My wife hung curtains, I shampooed carpets, we painted, I stocked the fridge. I even bought two masculine, yet moderately floral-scented Yankee Candles.
My wife and I spent the night in that small apartment. I told her I was nervous about my first day of
class—I was a grown man, going to school with a bunch of teenagers.
“Relax,” my wife said to me. “Your turn’s coming.”
The next day, on the way to my first class, I passed kids carrying backpacks, covered in tattoos, with earrings embedded in various parts of their facial structure. I wore a button-down shirt and khakis, like Mister Rogers on his way to communion.
A kid on a skateboard shot past me. He hollered, “Whoops!
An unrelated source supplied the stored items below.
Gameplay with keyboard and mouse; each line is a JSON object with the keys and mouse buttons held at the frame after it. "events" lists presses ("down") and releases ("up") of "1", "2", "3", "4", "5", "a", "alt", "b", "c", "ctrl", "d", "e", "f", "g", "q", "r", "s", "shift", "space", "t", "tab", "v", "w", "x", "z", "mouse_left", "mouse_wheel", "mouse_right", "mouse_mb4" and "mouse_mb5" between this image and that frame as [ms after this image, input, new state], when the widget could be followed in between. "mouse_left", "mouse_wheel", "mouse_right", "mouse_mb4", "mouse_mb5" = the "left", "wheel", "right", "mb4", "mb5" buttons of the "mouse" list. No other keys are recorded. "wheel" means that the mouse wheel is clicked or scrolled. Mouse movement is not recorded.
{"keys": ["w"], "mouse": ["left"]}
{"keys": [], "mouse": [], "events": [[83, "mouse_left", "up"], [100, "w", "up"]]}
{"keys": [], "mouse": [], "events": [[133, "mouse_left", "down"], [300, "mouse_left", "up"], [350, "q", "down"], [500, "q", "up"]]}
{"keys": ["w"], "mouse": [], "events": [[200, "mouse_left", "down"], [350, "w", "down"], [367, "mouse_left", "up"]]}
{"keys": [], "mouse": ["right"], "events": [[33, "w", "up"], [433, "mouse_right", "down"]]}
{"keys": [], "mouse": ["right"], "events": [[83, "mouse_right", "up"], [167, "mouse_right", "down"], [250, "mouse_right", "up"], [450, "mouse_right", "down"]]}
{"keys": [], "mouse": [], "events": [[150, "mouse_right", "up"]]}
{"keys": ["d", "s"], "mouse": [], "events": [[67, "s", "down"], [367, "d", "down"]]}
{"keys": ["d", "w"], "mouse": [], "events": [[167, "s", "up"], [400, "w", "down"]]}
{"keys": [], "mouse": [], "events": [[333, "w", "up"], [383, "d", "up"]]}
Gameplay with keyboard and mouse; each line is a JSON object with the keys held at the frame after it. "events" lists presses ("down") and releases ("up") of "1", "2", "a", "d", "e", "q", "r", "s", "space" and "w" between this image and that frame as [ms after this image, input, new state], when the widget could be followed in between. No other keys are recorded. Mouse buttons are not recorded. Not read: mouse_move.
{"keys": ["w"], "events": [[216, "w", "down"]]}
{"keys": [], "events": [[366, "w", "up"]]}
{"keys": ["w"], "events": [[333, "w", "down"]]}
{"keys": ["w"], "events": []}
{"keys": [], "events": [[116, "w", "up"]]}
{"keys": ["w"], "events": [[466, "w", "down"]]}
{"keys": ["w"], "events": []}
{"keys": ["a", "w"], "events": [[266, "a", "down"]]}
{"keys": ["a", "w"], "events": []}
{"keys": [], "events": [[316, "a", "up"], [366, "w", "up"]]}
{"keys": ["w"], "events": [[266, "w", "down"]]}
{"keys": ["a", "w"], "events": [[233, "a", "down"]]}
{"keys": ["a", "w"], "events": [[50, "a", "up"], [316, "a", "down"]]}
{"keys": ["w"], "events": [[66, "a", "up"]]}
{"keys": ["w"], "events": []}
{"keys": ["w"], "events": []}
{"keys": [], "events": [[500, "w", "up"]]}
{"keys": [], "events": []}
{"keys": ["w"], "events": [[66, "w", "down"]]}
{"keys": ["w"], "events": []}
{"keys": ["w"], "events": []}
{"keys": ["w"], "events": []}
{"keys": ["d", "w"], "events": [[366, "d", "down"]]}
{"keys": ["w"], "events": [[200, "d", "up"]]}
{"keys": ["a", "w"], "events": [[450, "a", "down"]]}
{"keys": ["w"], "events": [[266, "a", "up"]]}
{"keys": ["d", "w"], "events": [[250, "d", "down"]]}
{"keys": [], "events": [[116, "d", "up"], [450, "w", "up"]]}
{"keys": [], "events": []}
Sorry, professor!”
Professor?
Before I got to class, a man met me in the hall, he had a grave face. I knew something was wrong. He told me the university had rejected my application.
“I’m sorry someone didn’t notify you,” he said. “They should’ve never let you register for classes.”
I was embarrassed. I explained that I’d already paid a lot of money for an apartment, bought…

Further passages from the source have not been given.